Good behavior filters down. I wouldn’t expect people at Mews to adhere to our company values if I wasn’t following them myself. 

This is something that took me a while to improve. When you’re leading a business, you feel as though the stakes are always high. Especially in the world of hospitality, we tend to feel more invested – and this is especially true for the many hotel owners who play an active role in day-to-day operations. 

In the past, I didn’t take enough holiday, and that led to burnout. When you’re stretched, you don’t think as quickly or as clearly, and so it can affect the business too. Now, when I take holidays, I’m careful to properly switch off. I trust the Mews team and I know that if something truly urgent comes up, they’ll contact me.

4. Treat your team like guests

It feels like we’ve been talking about hospitality’s staffing shortage forever. One of the biggest reasons for staff turnover is burnout, and one of the best remedies is investing in a proper wellness program. 

Do you put the same effort into delighting your own team as you do to delighting guests?  Workplace expectations are changing, particularly in the younger generations who often comprise hospitality’s workforce. 

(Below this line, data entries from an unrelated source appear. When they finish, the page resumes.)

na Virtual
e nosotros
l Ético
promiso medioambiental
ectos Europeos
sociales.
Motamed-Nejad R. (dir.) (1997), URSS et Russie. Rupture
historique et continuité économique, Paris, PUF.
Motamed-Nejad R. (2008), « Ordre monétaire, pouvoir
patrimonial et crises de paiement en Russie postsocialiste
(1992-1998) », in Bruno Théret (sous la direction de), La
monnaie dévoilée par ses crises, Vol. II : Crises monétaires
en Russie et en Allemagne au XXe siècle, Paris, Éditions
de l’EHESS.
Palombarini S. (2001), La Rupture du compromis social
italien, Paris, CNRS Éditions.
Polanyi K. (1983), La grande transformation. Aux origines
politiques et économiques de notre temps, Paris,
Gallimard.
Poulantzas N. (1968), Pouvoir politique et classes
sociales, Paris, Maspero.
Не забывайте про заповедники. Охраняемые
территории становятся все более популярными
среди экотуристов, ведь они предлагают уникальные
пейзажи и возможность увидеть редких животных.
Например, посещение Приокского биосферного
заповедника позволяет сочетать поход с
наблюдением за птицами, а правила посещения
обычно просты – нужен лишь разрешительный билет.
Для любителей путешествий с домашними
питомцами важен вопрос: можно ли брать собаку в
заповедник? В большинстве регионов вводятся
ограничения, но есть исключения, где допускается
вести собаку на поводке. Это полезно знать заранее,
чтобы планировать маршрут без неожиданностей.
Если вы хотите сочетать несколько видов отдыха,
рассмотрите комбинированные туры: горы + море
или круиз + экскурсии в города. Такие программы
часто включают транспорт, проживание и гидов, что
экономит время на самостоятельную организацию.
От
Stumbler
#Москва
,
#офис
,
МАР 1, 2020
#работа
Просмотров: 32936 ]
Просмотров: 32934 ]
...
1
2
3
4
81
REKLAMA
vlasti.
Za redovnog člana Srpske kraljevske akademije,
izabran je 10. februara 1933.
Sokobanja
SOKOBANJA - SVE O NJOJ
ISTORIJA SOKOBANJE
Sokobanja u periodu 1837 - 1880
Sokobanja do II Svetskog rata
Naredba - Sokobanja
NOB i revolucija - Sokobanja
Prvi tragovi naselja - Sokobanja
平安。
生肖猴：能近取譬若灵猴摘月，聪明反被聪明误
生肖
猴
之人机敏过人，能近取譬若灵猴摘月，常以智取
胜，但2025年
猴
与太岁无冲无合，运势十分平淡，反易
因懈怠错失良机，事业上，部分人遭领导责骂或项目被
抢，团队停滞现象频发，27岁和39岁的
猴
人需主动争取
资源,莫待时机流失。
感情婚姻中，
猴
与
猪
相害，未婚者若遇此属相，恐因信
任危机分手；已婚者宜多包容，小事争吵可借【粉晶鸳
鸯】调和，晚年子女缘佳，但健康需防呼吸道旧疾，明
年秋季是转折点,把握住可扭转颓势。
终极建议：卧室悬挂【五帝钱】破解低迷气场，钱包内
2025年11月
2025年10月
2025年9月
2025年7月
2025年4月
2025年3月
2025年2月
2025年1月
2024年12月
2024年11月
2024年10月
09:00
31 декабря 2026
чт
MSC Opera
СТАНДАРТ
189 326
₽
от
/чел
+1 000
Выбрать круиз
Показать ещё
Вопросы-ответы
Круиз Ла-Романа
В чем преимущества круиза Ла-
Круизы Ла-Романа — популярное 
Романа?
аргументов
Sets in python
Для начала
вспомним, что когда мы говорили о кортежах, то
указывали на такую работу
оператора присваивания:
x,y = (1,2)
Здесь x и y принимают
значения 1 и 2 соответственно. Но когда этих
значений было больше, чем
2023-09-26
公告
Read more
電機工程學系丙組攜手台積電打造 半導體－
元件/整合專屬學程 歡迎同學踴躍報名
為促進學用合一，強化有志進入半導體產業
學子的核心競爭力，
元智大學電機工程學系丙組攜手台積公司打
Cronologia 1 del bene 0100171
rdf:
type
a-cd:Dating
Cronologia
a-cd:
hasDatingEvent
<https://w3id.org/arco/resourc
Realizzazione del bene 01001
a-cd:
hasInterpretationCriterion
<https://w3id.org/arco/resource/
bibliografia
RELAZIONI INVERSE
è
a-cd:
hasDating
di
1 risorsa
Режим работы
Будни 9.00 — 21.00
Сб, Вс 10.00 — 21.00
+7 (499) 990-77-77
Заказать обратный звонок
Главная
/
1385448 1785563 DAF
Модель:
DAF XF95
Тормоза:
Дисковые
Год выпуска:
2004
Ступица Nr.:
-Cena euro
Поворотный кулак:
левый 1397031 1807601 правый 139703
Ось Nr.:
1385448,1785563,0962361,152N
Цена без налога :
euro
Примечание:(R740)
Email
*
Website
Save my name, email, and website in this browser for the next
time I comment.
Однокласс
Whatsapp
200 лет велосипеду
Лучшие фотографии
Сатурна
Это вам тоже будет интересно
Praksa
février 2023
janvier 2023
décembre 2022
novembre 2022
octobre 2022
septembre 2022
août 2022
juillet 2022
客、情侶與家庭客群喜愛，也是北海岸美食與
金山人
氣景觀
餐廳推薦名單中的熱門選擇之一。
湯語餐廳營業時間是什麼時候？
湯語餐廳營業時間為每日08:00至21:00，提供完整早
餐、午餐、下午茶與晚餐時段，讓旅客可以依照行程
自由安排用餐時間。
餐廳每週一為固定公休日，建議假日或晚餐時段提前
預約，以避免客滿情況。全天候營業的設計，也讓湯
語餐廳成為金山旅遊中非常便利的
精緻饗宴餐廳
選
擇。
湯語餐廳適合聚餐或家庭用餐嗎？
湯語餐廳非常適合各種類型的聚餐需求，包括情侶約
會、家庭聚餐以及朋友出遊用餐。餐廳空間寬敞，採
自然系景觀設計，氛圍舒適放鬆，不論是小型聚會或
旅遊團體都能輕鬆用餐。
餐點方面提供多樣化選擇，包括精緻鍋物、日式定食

Just as you don’t only offer guests a room, you shouldn’t only offer your staff a salary. Extras are important. A couple of things we do at Mews:  

  • Membership to an online fitness platform
  • Therapy sessions and access to Mind Gym
  • Flexible benefits platform where you can buy what you like

5. Keep learning

There’s no magic solution that will immediately stop hospitality burnout. It may even be that the first things you try don’t work as well as you expected. That’s why it’s so important to continually monitor progress and feedback from your team. 

We run a monthly employee engagement survey to track key happiness metrics and consult everyone in the company about what we’re doing well and what we could do better. A survey or regular meetings about staff wellness also indicate that you’re serious about your commitment. Sometimes even the simple act of feeling heard makes a big difference. 

And at the end of a meeting, ask participants to rate the meeting. Not just wellness meetings, but any recurring meeting in your calendar. This ensures you either improve the format or cancel the meeting if no one gets value from it. Don’t tolerate meetings that are a waste of your time. 


Burnout is a vicious cycle. It’s easier to continually care for yourself and your teams than it is to try and recover from frequent bouts of exhaustion. I was really happy to see our American team running a series of wellness events for hoteliers, where they could turn up and be pampered for a couple of hours with cocktails and massages. 

I’m not saying cocktails every day is the answer (although maybe it is), but we’d all do well to remind ourselves that those providing hospitality also deserve some five-star treatment.